Rename "Publicaciones" to "Artículos" in the part that opens at the start of the records and closes with the line containing "赤ちゃんのお世話まるわかり！『初めてのひよこクラ", both ends included. Write those lines out again with nothing else changed, and leave out the pictures.

━━━━━━━━━━━━━━━━━━━━

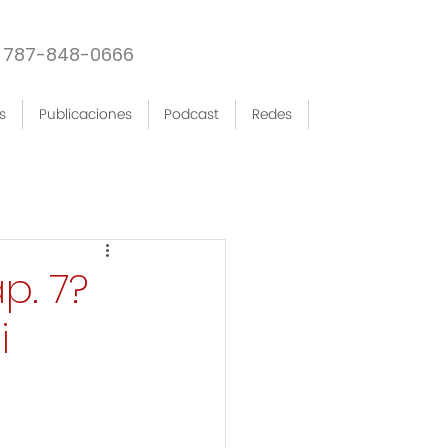
787-848-0666
s
Publicaciones
Podcast
Redes
p. 7?
i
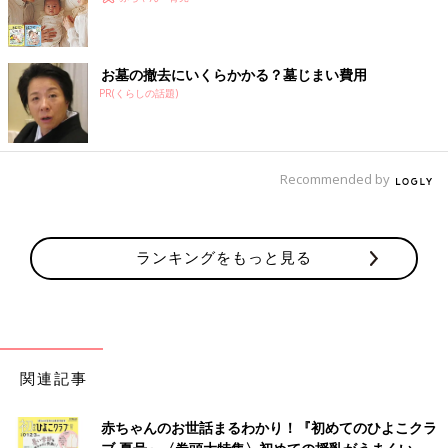
お墓の撤去にいくらかかる？墓じまい費用
PR(くらしの話題)
Recommended by
ランキングをもっと見る
関連記事
赤ちゃんのお世話まるわかり！『初めてのひよこクラ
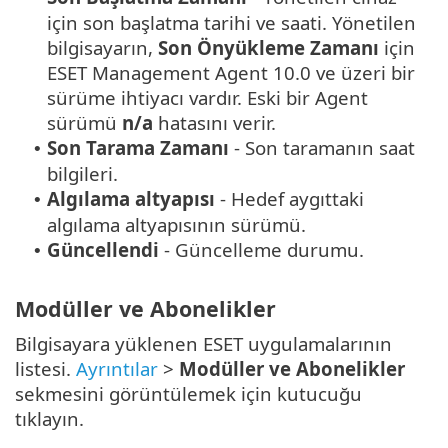
için son başlatma tarihi ve saati. Yönetilen
bilgisayarın,
Son Önyükleme Zamanı
için
ESET Management Agent 10.0 ve üzeri bir
sürüme ihtiyacı vardır. Eski bir Agent
sürümü
n/a
hatasını verir.
Son Tarama Zamanı
- Son taramanın saat
•
bilgileri.
Algılama altyapısı
- Hedef aygıttaki
•
algılama altyapısının sürümü.
Güncellendi
- Güncelleme durumu.
•
Modüller ve Abonelikler
Bilgisayara yüklenen ESET uygulamalarının
listesi.
Ayrıntılar
>
Modüller ve Abonelikler
sekmesini görüntülemek için kutucuğu
tıklayın.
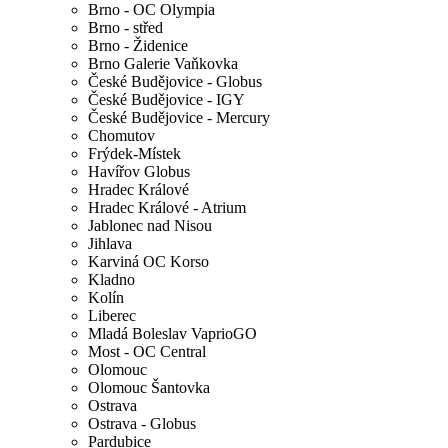
Brno - OC Olympia
Brno - střed
Brno - Židenice
Brno Galerie Vaňkovka
České Budějovice - Globus
České Budějovice - IGY
České Budějovice - Mercury
Chomutov
Frýdek-Místek
Havířov Globus
Hradec Králové
Hradec Králové - Atrium
Jablonec nad Nisou
Jihlava
Karviná OC Korso
Kladno
Kolín
Liberec
Mladá Boleslav VaprioGO
Most - OC Central
Olomouc
Olomouc Šantovka
Ostrava
Ostrava - Globus
Pardubice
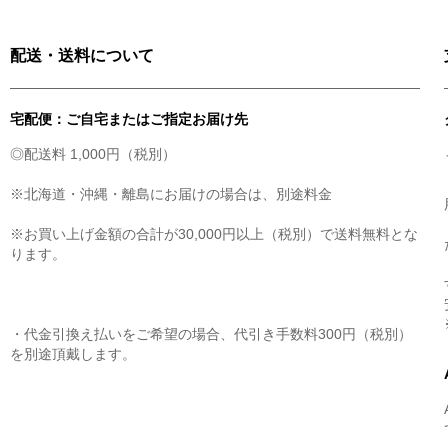
配送・送料について
宅配便：ご自宅またはご指定お届け先
◎配送料 1,000円（税別）
※北海道・沖縄・離島にお届けの場合は、別途料金
※お買い上げ金額の合計が30,000円以上（税別）で送料無料とな
ります。
・代金引換え払いをご希望の場合、代引き手数料300円（税別）
を別途頂戴します。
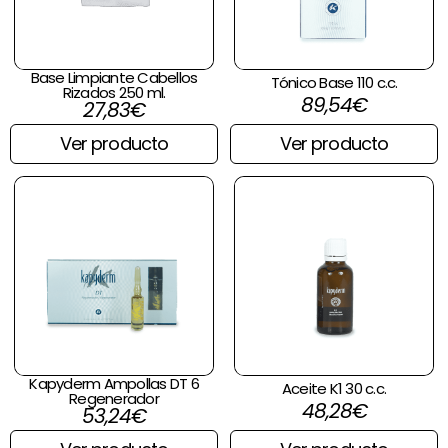
Base Limpiante Cabellos
Tónico Base 110 c.c.
Rizados 250 ml.
89,54
€
27,83
€
Ver producto
Ver producto
Kapyderm Ampollas DT 6
Aceite K1 30 c.c.
Regenerador
48,28
€
53,24
€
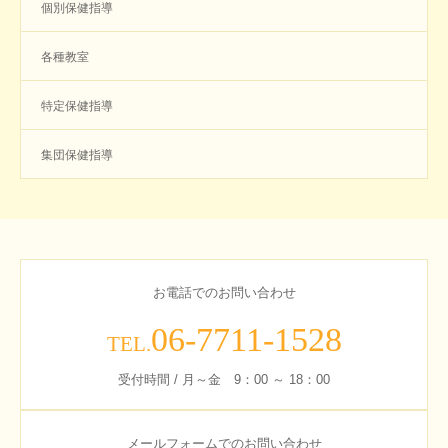
個別保健指導
各種教室
特定保健指導
集団保健指導
お電話でのお問い合わせ
06-7711-1528
TEL.
受付時間 / 月～金 9：00 ～ 18：00
メールフォームでのお問い合わせ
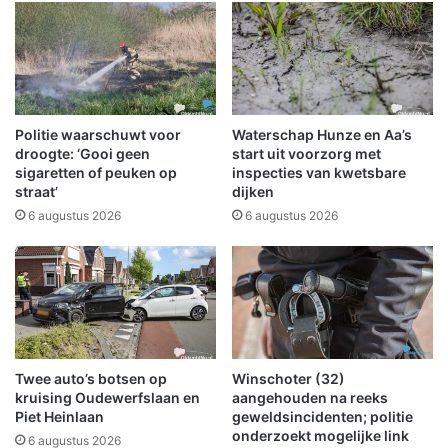
o
t
e
:
n
'
k
I
w
n
a
c
m
i
Politie waarschuwt voor
Waterschap Hunze en Aa’s
d
d
droogte: ‘Gooi geen
start uit voorzorg met
e
e
sigaretten of peuken op
inspecties van kwetsbare
e
straat’
dijken
n
x
t
6 augustus 2026
6 augustus 2026
p
W
l
i
o
n
s
s
i
c
e
h
'
o
Twee auto’s botsen op
Winschoter (32)
t
kruising Oudewerfslaan en
aangehouden na reeks
e
Piet Heinlaan
geweldsincidenten; politie
n
onderzoekt mogelijke link
6 augustus 2026
i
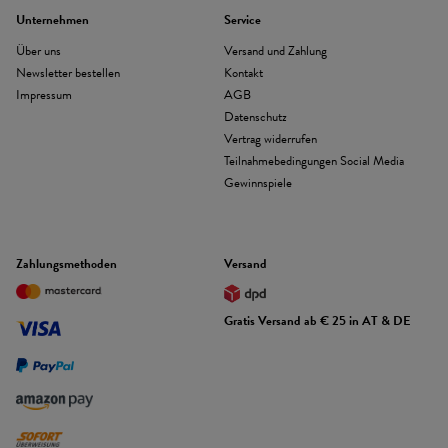
Unternehmen
Service
Über uns
Versand und Zahlung
Newsletter bestellen
Kontakt
Impressum
AGB
Datenschutz
Vertrag widerrufen
Teilnahmebedingungen Social Media
Gewinnspiele
Zahlungsmethoden
Versand
Gratis Versand ab € 25 in AT & DE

━━━━━━━━━━━━━━━━━━━━

(EXERCISE SOLUTION)
787-848-0666
s
Artículos
Podcast
Redes
p. 7?
i
お墓の撤去にいくらかかる？墓じまい費用
PR(くらしの話題)
Recommended by
ランキングをもっと見る
関連記事
赤ちゃんのお世話まるわかり！『初めてのひよこクラ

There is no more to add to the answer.